Prerequisites for DP-100 Exam
Before taking the DP-100 exam, each candidate needs to know a few things:
- Fundamentals of Azure services
- Experience in the Python language for working with data, using libraries such as Numpy, Pandas and Matplotlib.
- Understanding of Data Science to prepare data and train machine learning models using popular ML libraries such as Scikit-Learn, PyTorch or Tensorflow.
DP-100 Exam topics
The following areas are the main subjects on which the knowledge required to acquire the Microsoft DP-100 certificate is measured.
1. Setting up an Azure Machine Learning workspace
- Create an Azure Machine Learning workspace (create an Azure Machine Learning workspace in Azure ML Studio).
- Create and manage databases and datasets (registering databases and creating datasets).
- Create computational targets for deploying ML workloads and for experimentation.
2. Running experiments and training models
- Create ML models using the Azure ML Designer (automate a Microsoft Certified Azure Data Scientist Associate pipeline using a designer).
- Run training scripts in an Azure ML workspace (create and run an experiment using the Azure ML SDK, use data from a dataset, configure script execution parameters, etc.).
- Generate metrics, retrieve experiment results and troubleshoot experiment execution (this involves covering log metrics generated from an experiment execution and displaying experiment output).

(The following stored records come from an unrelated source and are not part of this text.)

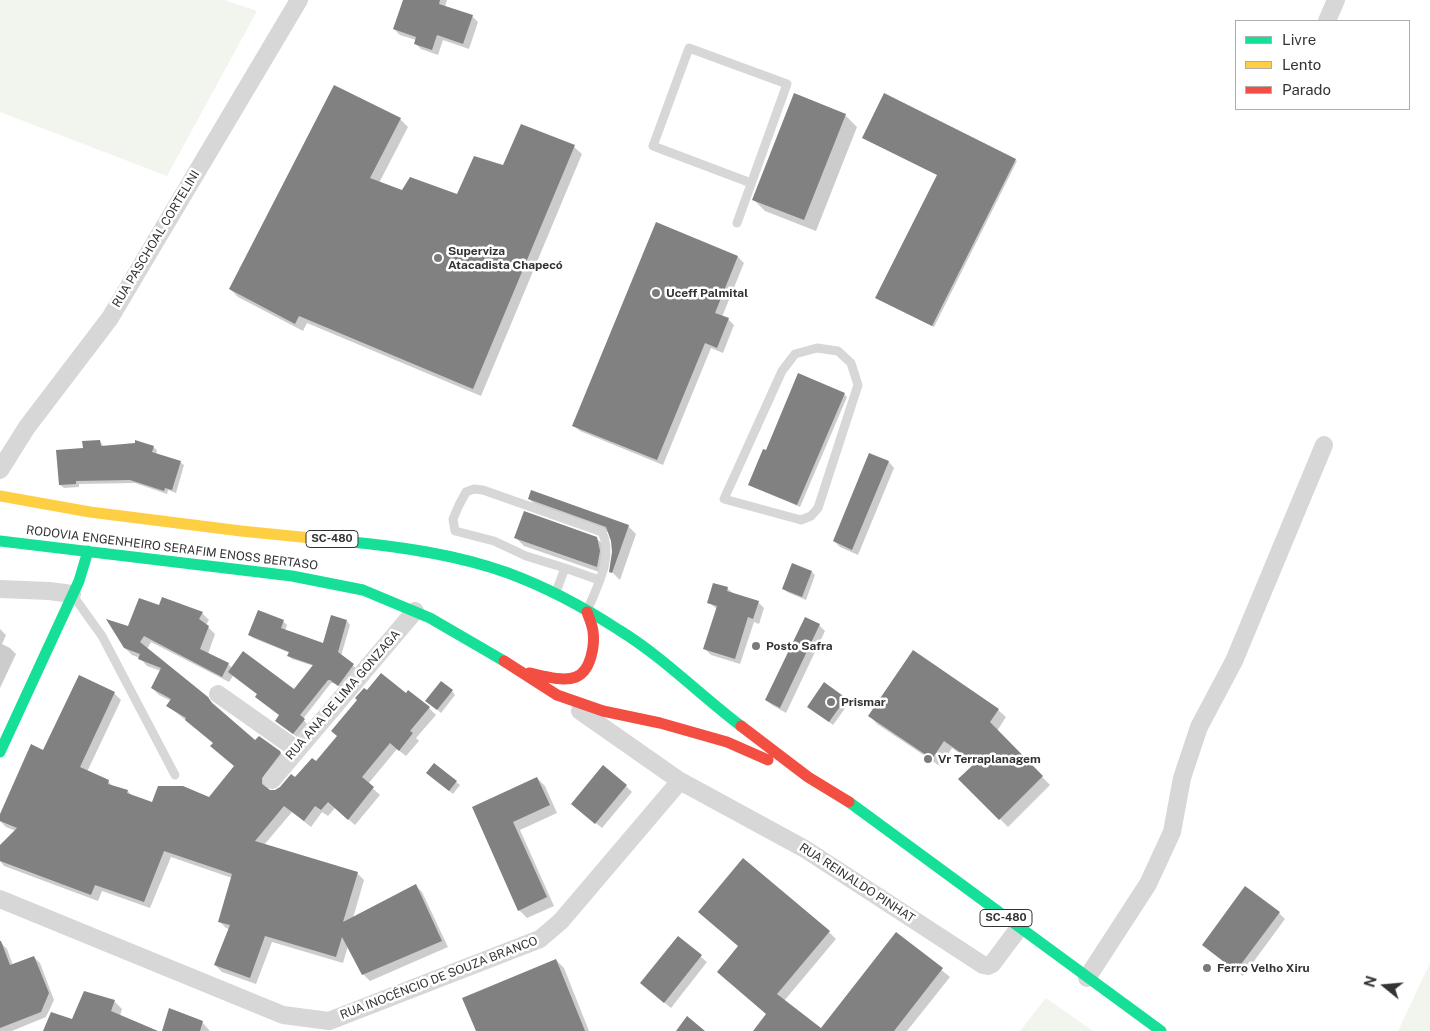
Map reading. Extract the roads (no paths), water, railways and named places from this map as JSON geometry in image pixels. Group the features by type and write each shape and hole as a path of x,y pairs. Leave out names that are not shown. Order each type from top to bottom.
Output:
{"main road":[{"name":"RODOVIA ENGENHEIRO SERAFIM ENOSS BERTASO","path":"0,496 100,513 241,531 364,543 447,556 508,573 555,594 620,630 655,655 714,706 808,777 852,804 1161,1031"},
{"name":"RODOVIA ENGENHEIRO SERAFIM ENOSS BERTASO","path":"0,541 190,562 292,576 363,590 430,618 520,670 557,695 603,711 660,723 727,742 808,777"},
{"path":"0,752 79,580 88,551"},
{"path":"520,670 550,678 576,677 586,668 592,650 592,631 587,612"}],"street":[{"name":"RUA PASCHOAL CORTELINI","path":"0,470 27,427 110,318 299,0"},
{"path":"1327,20 1334,1"},
{"path":"1087,978 1148,884 1172,832 1182,778 1198,727 1234,662 1324,445"},
{"path":"0,589 72,594"},
{"name":"RUA ANA DE LIMA GONZAGA","path":"272,780 296,749 415,611"},
{"path":"218,694 296,749"},
{"name":"RUA REINALDO PINHAT","path":"557,695 680,781 805,849 982,965 988,966 992,964 1019,928"},
{"name":"RUA INOCÊNCIO DE SOUZA BRANCO","path":"0,899 282,1015 329,1021 540,939 561,921 680,781"}],"lane":[{"path":"737,222 787,84 689,48 653,146 751,183"},
{"path":"818,348 838,351 851,363 858,386 818,508 811,516 800,520 724,499 782,371 795,354 818,348"},
{"path":"587,612 599,580 606,559 606,545 602,532 483,490 474,489 466,492 458,505 453,519 455,531 494,541 526,556 599,580"},
{"path":"555,594 565,568"},
{"path":"72,594 102,636 175,775"}],"place":[{"name":"Superviza Atacadista Chapecó","path":"438,258"},
{"name":"Uceff Palmital","path":"656,293"},
{"name":"Posto Safra","path":"756,646"},
{"name":"Prismar","path":"831,702"},
{"name":"Vr Terraplanagem","path":"928,759"},
{"name":"Ferro Velho Xiru","path":"1207,968"}]}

3. Optimization and model management
- Create an ML model using Azure ML Studio’s automated Machine Learning and the Azure ML SDK.

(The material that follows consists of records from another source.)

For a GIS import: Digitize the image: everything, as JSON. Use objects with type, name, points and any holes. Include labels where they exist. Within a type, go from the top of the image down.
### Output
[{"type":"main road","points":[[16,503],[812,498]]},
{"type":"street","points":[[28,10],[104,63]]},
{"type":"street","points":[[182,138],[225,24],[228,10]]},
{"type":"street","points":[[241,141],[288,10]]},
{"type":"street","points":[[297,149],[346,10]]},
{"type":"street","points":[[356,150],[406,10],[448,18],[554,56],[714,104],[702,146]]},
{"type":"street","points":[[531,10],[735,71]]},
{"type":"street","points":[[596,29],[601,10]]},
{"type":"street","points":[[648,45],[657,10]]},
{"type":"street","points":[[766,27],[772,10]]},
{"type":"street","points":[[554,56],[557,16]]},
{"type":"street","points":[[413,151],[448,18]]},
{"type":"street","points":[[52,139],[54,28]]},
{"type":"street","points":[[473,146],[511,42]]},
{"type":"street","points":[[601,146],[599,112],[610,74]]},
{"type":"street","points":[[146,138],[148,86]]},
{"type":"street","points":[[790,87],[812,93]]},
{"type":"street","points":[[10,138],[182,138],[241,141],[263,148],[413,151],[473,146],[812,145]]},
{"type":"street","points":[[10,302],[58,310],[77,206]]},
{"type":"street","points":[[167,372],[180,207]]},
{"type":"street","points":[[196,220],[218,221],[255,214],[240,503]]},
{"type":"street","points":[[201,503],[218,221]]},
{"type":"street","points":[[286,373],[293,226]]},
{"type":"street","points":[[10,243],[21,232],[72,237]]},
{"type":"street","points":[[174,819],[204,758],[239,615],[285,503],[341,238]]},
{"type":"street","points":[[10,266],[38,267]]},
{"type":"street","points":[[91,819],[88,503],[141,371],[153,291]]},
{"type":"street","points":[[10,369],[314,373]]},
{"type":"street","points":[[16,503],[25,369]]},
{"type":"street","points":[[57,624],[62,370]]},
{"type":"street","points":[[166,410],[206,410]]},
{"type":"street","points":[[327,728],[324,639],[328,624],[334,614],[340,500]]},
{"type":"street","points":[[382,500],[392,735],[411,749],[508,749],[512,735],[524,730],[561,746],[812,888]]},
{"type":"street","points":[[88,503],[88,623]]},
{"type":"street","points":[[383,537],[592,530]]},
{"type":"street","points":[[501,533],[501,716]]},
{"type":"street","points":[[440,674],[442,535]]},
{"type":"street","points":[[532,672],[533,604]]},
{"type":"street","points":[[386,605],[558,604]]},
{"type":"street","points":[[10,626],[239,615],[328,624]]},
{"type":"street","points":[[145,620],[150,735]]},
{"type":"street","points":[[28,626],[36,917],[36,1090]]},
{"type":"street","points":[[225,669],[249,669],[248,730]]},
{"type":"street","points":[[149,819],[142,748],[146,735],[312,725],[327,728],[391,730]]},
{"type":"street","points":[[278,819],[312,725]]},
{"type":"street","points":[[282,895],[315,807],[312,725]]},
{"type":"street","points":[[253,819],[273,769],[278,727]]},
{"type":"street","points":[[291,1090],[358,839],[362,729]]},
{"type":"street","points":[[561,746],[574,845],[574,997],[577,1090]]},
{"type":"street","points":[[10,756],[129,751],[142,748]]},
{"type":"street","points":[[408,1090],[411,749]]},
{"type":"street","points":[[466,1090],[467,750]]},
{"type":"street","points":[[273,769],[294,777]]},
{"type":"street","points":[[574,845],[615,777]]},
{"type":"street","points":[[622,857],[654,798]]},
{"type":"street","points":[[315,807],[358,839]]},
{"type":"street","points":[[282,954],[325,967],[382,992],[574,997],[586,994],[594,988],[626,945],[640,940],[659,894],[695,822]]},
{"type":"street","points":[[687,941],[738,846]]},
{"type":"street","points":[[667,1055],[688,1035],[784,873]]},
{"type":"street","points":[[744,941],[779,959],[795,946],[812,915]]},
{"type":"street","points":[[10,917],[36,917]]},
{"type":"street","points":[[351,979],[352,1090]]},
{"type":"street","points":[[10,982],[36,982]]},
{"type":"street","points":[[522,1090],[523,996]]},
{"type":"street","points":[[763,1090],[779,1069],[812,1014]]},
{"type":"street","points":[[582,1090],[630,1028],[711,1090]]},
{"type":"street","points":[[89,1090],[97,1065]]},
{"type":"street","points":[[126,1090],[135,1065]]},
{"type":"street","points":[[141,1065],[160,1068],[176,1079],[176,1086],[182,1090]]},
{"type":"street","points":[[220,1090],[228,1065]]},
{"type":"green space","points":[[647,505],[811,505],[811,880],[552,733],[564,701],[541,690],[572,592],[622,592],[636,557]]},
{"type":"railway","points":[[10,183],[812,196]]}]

- Set hyperparameters using hyperdrive (define hyperparameter values for the model, select sampling methods, etc.).
- Interpret each model and generate data by importance of its characteristics (selection of a model and data interpreter).

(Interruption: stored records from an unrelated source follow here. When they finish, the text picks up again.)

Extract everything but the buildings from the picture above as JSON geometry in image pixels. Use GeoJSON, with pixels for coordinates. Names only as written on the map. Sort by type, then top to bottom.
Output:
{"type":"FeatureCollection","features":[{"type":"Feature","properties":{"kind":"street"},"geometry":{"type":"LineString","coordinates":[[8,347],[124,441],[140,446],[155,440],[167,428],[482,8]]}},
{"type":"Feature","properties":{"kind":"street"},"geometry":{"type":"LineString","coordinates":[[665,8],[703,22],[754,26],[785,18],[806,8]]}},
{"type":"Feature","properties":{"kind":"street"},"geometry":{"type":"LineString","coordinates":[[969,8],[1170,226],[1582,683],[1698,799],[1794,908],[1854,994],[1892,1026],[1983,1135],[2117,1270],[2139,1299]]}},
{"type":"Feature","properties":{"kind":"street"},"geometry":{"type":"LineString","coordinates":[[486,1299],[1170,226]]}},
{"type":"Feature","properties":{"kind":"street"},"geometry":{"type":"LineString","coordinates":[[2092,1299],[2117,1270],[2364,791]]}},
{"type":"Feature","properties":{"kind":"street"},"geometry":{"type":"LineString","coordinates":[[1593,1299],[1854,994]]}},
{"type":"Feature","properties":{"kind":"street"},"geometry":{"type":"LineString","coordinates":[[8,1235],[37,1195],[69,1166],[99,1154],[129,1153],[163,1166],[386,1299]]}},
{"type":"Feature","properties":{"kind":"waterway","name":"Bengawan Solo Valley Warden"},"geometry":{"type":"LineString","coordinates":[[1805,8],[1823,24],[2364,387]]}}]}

Record and monitor the model to avoid data drift (record the trained model and monitor for data drift).
4. Deploying and using ML models
- Create compute targets for production (focus on security for deployed services and evaluation of compute options).
Deploy the ML model as a service (configure deployment parameters, use deployed services, etc.). - Create and run a batch inference pipeline (create a batch inference pipeline and obtain outputs.
- Deploy a designer pipeline as a Web service (create a compute target resource and use the deployed endpoint).